Question

quadrilateral hijk has vertices h(-1, 3), i(2, 3), j(2, -1), and k(-3, -1). it is dilated by a scale factor of 7 with a center of dilation at (0, 0). part a what are the coordinates of the image hijk? part b what is the algebraic representation of the dilation?

Explanation:

Step1: Recall dilation formula

For a dilation with scale - factor $k$ and center of dilation at the origin $(0,0)$, the rule is $(x,y)\to(kx,ky)$. Here $k = 7$.

Step2: Find coordinates of $H'$

Given $H(-1,3)$, then $H'=(7\times(-1),7\times3)=(-7,21)$.

Step3: Find coordinates of $I'$

Given $I(2,3)$, then $I'=(7\times2,7\times3)=(14,21)$.

Step4: Find coordinates of $J'$

Given $J(2, - 1)$, then $J'=(7\times2,7\times(-1))=(14,-7)$.

Step5: Find coordinates of $K'$

Given $K(-3,-1)$, then $K'=(7\times(-3),7\times(-1))=(-21,-7)$.

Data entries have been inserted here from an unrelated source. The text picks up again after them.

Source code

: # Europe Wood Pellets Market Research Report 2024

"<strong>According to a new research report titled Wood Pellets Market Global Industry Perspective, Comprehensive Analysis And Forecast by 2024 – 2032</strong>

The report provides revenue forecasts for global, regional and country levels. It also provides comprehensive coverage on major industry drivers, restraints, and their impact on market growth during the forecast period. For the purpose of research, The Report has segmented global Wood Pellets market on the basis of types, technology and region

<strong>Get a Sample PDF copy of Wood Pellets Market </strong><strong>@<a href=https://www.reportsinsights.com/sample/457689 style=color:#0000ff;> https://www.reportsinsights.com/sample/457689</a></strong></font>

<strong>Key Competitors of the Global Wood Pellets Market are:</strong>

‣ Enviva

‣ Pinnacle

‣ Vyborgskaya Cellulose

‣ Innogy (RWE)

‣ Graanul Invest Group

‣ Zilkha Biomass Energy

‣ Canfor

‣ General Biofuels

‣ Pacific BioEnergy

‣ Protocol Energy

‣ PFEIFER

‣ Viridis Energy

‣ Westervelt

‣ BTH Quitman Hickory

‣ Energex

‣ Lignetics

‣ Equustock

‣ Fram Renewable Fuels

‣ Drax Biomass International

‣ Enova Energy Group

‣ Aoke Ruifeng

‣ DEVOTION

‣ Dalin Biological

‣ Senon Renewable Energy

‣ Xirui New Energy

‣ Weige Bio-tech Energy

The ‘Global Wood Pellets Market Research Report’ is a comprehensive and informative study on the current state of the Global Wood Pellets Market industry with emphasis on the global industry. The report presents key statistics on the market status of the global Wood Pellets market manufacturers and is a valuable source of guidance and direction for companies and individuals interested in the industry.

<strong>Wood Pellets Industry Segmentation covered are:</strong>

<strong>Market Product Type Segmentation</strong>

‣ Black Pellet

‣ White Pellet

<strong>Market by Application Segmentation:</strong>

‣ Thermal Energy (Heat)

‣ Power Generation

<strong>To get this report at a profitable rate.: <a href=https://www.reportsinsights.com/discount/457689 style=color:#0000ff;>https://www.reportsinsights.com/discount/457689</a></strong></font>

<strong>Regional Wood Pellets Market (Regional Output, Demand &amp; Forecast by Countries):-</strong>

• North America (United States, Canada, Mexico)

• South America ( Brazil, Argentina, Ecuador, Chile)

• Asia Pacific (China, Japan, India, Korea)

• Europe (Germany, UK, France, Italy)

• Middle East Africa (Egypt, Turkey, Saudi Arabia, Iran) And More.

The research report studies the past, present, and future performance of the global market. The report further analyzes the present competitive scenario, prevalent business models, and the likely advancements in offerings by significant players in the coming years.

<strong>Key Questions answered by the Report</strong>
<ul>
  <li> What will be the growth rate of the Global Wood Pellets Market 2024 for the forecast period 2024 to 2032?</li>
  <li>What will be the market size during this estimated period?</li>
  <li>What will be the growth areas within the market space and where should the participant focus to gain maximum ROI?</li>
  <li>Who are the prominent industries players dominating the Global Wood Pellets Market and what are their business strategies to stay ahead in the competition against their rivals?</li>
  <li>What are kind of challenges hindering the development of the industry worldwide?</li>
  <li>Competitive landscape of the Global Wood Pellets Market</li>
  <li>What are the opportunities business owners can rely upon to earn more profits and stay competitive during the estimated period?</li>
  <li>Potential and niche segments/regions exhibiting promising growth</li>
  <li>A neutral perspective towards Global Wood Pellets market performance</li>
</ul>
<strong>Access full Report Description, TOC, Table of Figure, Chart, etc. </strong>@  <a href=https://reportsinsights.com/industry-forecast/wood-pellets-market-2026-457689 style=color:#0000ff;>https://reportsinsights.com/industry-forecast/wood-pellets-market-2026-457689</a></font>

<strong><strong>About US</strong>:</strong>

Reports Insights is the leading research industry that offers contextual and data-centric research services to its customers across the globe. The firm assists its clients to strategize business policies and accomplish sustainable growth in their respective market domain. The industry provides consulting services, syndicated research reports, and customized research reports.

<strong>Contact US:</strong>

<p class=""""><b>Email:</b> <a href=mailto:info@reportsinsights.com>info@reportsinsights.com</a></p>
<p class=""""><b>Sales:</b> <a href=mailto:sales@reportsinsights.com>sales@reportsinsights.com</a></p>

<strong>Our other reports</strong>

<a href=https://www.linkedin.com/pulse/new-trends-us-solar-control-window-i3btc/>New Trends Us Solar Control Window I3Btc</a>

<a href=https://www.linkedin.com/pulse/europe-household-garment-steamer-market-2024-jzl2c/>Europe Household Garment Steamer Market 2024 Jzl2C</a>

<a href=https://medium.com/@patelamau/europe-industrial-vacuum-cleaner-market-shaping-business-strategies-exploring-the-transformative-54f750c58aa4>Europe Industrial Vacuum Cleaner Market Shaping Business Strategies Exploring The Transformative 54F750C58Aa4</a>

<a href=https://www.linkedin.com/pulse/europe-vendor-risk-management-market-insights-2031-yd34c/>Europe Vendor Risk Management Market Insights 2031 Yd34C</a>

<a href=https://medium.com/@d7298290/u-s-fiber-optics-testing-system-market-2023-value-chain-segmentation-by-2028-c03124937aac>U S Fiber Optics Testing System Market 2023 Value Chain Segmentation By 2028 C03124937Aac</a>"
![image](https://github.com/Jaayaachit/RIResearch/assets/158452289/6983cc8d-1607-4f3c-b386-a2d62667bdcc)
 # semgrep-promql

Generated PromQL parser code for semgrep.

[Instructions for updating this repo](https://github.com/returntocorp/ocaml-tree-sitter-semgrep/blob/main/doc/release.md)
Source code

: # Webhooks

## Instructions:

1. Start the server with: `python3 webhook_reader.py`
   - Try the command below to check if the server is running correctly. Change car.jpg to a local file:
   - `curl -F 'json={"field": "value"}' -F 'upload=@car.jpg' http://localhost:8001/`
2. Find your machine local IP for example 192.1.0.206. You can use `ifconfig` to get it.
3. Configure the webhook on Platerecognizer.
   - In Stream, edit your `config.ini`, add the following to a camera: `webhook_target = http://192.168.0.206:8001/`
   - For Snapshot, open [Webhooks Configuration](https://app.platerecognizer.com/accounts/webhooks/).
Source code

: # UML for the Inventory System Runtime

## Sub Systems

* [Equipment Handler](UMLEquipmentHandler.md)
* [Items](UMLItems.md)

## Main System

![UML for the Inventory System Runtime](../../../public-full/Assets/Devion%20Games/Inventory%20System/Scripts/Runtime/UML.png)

Step6: Write algebraic representation

The algebraic representation of the dilation with scale - factor $k = 7$ and center of dilation at the origin is $(x,y)\to(7x,7y)$.

Answer:

Part A: $H'(-7,21)$, $I'(14,21)$, $J'(14,-7)$, $K'(-21,-7)$
Part B: $(x,y)\to(7x,7y)$